Winning Appliances is a somewhat unique business because it had a substantial distribution and delivery network in place first, prior to setting up retail showrooms. This was a legacy of Winning's family holding the distribution rights for Simpson whitegoods decades earlier, which they subsequently lost.

"They ended with a warehouse and distribution system but nothing to deliver," he says. That existing infrastructure became the basis of Winning Appliances' superior distribution system. "We had a logistics business that happened to sell appliances."

Winning says one of the big advantages is that he has ownership of the delivery business, which has 70-plus trucks operating from seven warehouses in Sydney, Melbourne, Brisbane, Perth, Adelaide and a two-person crew in each vehicle to ensure customers are content, and their big-ticket item purchases are installed and working correctly.

Winning estimates warehousing and delivery represents around 50 per cent of his total costs.

But it is proving a godsend, in driving sales growth of more than 50 per cent in the past year from the online businesses, on top of 100 per cent sales growth in each of the previous four years.
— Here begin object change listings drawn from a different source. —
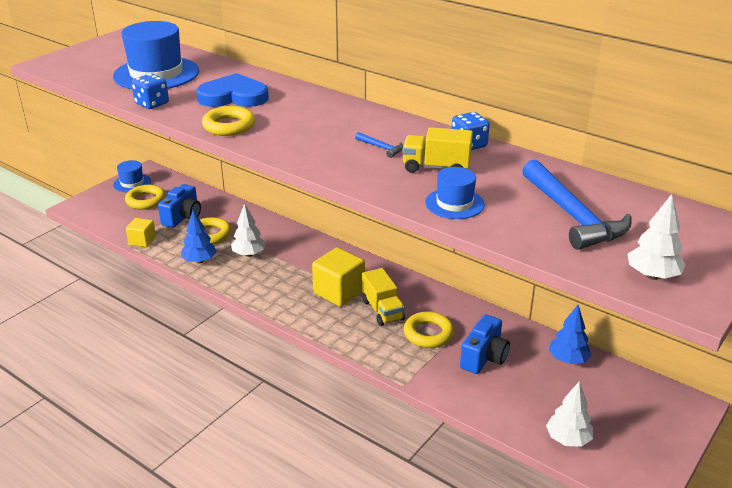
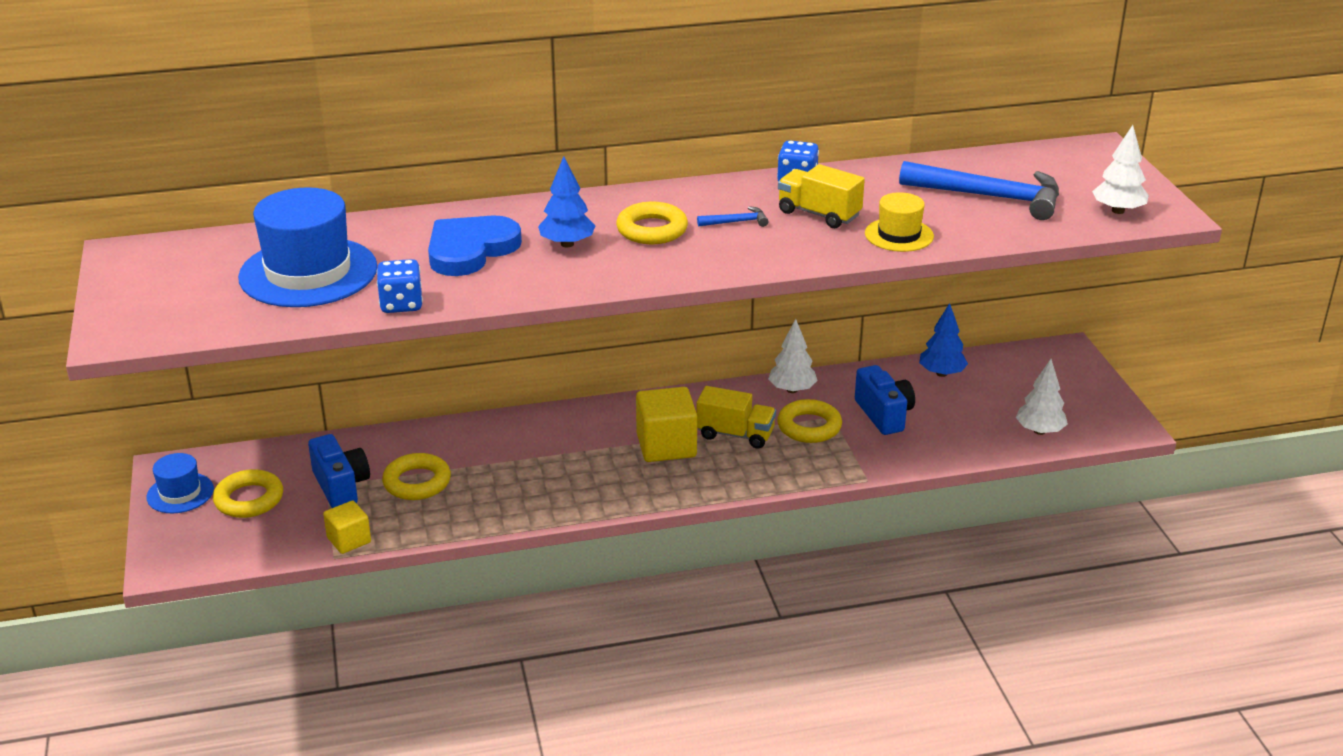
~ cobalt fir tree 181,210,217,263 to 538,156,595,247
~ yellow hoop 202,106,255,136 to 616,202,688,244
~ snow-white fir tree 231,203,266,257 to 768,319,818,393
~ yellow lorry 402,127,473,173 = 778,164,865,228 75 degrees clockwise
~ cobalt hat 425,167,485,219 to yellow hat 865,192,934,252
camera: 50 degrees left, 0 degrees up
Greenberg says the Winning Group is an example of the success that can be derived from a retail business operating from multiple channels, and that many shoppers like having the choice of how they interact.

"Customers want multiple access points to a brand," Greenberg says.

Greenberg, who came to Australia in the mid-1990s from South Africa and set up a business selling guitars on eBay to the rest of the world before setting up DealsDirect, says a poor experience with delivery and logistics can wreck the online buying experience for a customer. "It's got to be seamless and frictionless. There's all the belts and braces, and the ball can get dropped in the delivery piece."

He says the importance of Australia Post in the growth of online retailing in Australia can't be understated and "they are a core pillar of the new retail."

The Iconic's Jacobs says substantial investment in distribution and delivery has been one of the main factors in driving growth. He says The Iconic has 4 million visitors per month to its site, but he declines to detail how many are making purchases.

The delivery options, which includes a three-hour delivery service in Sydney, are appealing to customers and essential in increasing the "re-purchase rate"'. This is the measure of repeat business, and Jacobs says it's tracking well. "That's the real key to being a sustainable business," he says.